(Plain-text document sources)
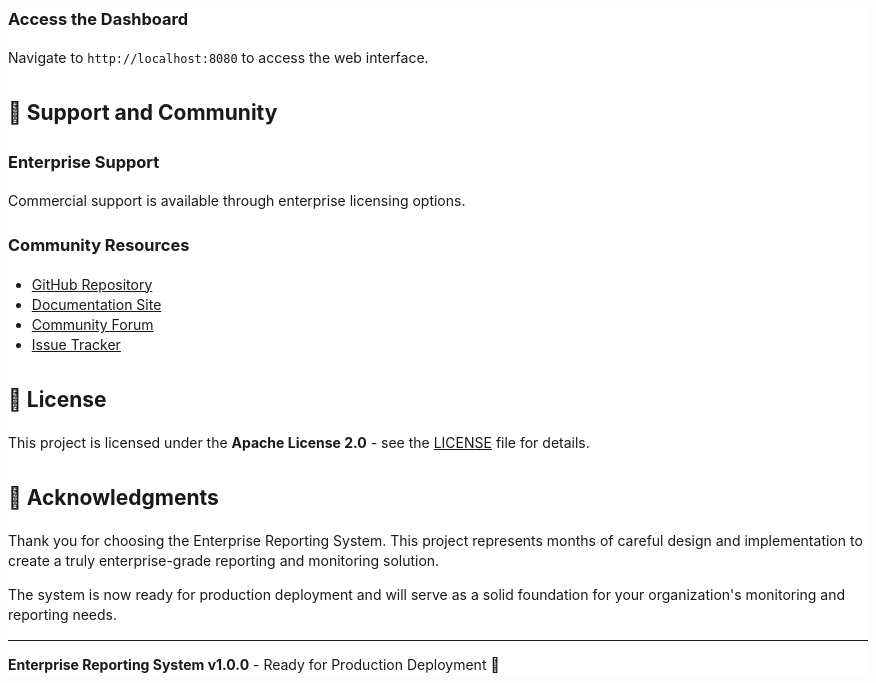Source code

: 
### Access the Dashboard
Navigate to `http://localhost:8080` to access the web interface.

## 🤝 Support and Community

### Enterprise Support
Commercial support is available through enterprise licensing options.

### Community Resources
- [GitHub Repository](https://github.com/your-org/enterprise-reporting)
- [Documentation Site](https://enterprise-reporting.readthedocs.io)
- [Community Forum](https://github.com/your-org/enterprise-reporting/discussions)
- [Issue Tracker](https://github.com/your-org/enterprise-reporting/issues)

## 📄 License

This project is licensed under the **Apache License 2.0** - see the [LICENSE](LICENSE) file for details.

## 🙏 Acknowledgments

Thank you for choosing the Enterprise Reporting System. This project represents months of careful design and implementation to create a truly enterprise-grade reporting and monitoring solution.

The system is now ready for production deployment and will serve as a solid foundation for your organization's monitoring and reporting needs.

---

**Enterprise Reporting System v1.0.0** - Ready for Production Deployment 🚀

**Task instructions:** Copy the source text of every row above verbatim, leaving out the pictures.

**Expected answer:**
Source code

: 
### Access the Dashboard
Navigate to `http://localhost:8080` to access the web interface.

## 🤝 Support and Community

### Enterprise Support
Commercial support is available through enterprise licensing options.

### Community Resources
- [GitHub Repository](https://github.com/your-org/enterprise-reporting)
- [Documentation Site](https://enterprise-reporting.readthedocs.io)
- [Community Forum](https://github.com/your-org/enterprise-reporting/discussions)
- [Issue Tracker](https://github.com/your-org/enterprise-reporting/issues)

## 📄 License

This project is licensed under the **Apache License 2.0** - see the [LICENSE](LICENSE) file for details.

## 🙏 Acknowledgments

Thank you for choosing the Enterprise Reporting System. This project represents months of careful design and implementation to create a truly enterprise-grade reporting and monitoring solution.

The system is now ready for production deployment and will serve as a solid foundation for your organization's monitoring and reporting needs.

---

**Enterprise Reporting System v1.0.0** - Ready for Production Deployment 🚀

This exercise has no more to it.